Poling’s award-winning undercover investigations on organised crime (from national security to drug trafficking) have previously helped to secure convictions. Here she showed similar rigour, often putting herself on the front line: meeting a seller in a dark corner of a freezing carpark; lying in wait for traffickers in laybys; trooping through snowfields in the middle of the night to capture footage of the UK’s largest “puppy farm”. Culprits were exposed, named and shamed and confronted.

Poling showed specialists her damning footage. Row upon row of cages filled with breeding bitches unused to human contact, fed via automated pipes. “They know how to be dogs, they haven’t a clue how to react to people,” said one expert, visibly shocked.

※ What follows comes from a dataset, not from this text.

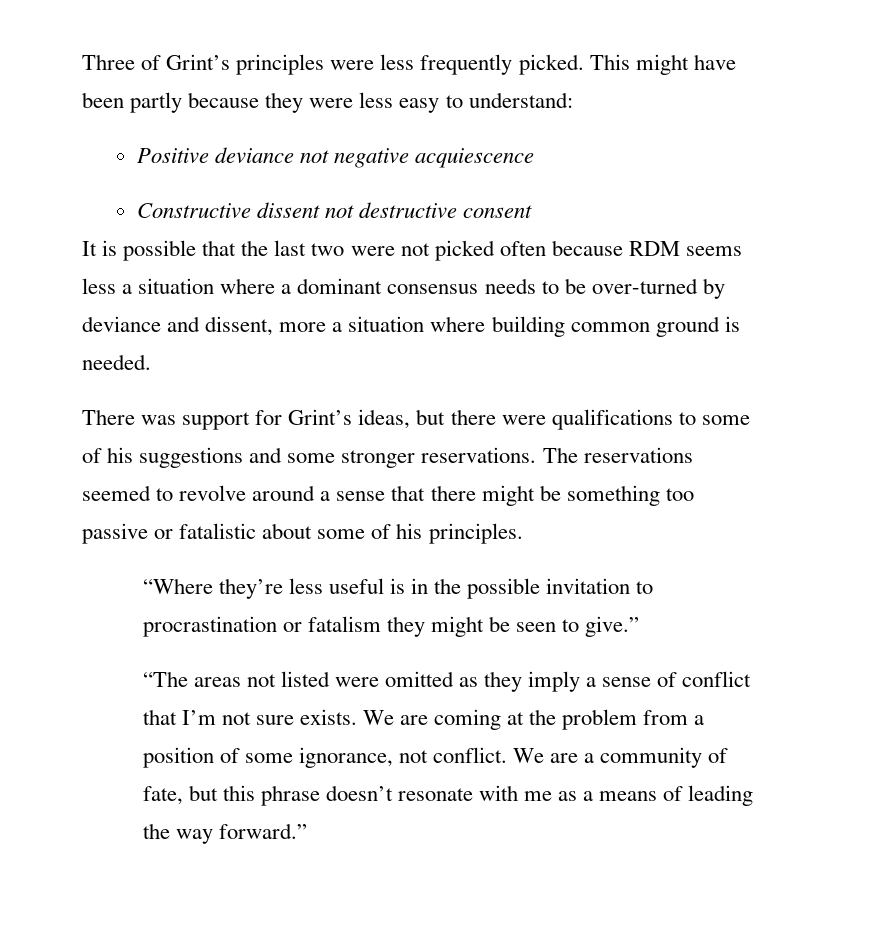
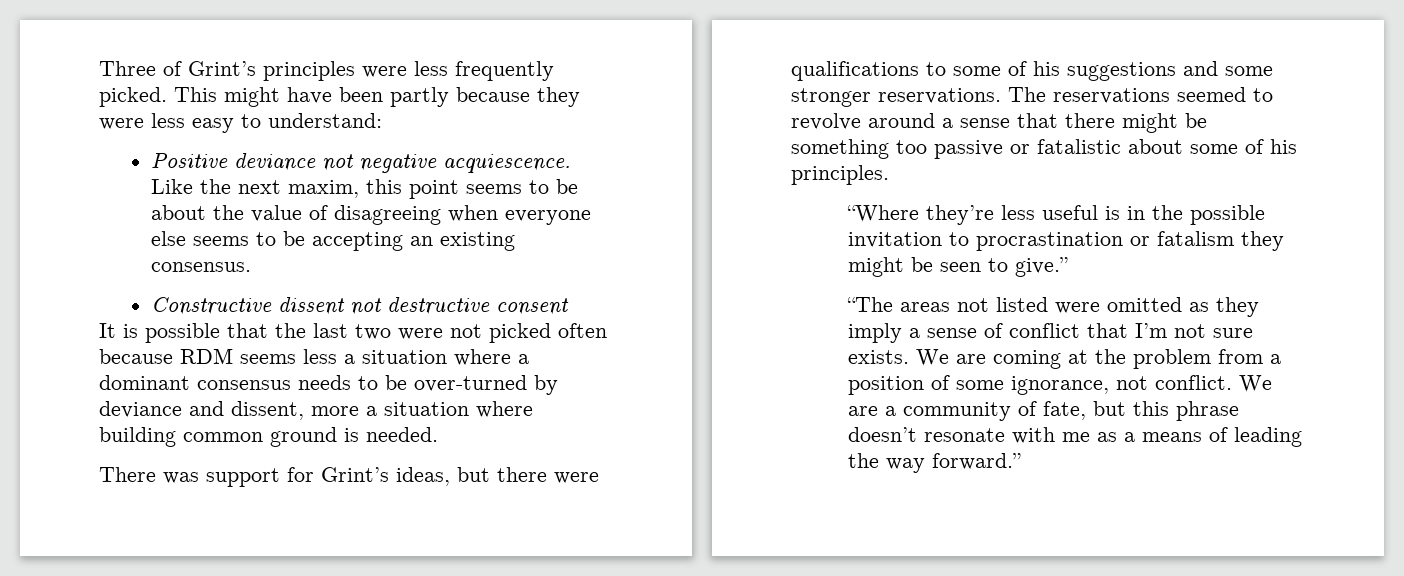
[415,148,535,168] acquiescence -> [443,154,572,174] [151,179,579,199] [151,205,592,225] [151,231,516,251] [151,262,252,272] acquiescence. Like the next maxim, this point seems to be about the value of disagreeing when everyone else seems to be accepting an existing consensus.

Unlike some other undercover films (like those fronted by a certain follicly-challenged former soap star) her motivation was to expose wrongs and try and instigate change in the pet industry, not to put herself at the centre.

She also put the onus on prospective owners to ask pertinent questions of breeders, to see the pups with their mothers and check vaccination certificates, rather than being taken in by the respectable façade of a cute-looking doggy in a window. “It looked like somewhere where footballers would stay,” said one victim who was reassured by the affluent address from which she went to pick up her new pet. Her dog, Winston, arrived already ill from a farm in Ireland.

We heard that according to current legislation, many of the conditions we’d seen footage of were considered legal. Incensed, Poling took her findings to the Scottish government. “Did that upset you?” she asked the chief veterinary officer, terrier-like.

In the end, we learnt that the culprits were still operating. But that’s the thing with these real life investigations - there is no Disneyfied happy ending.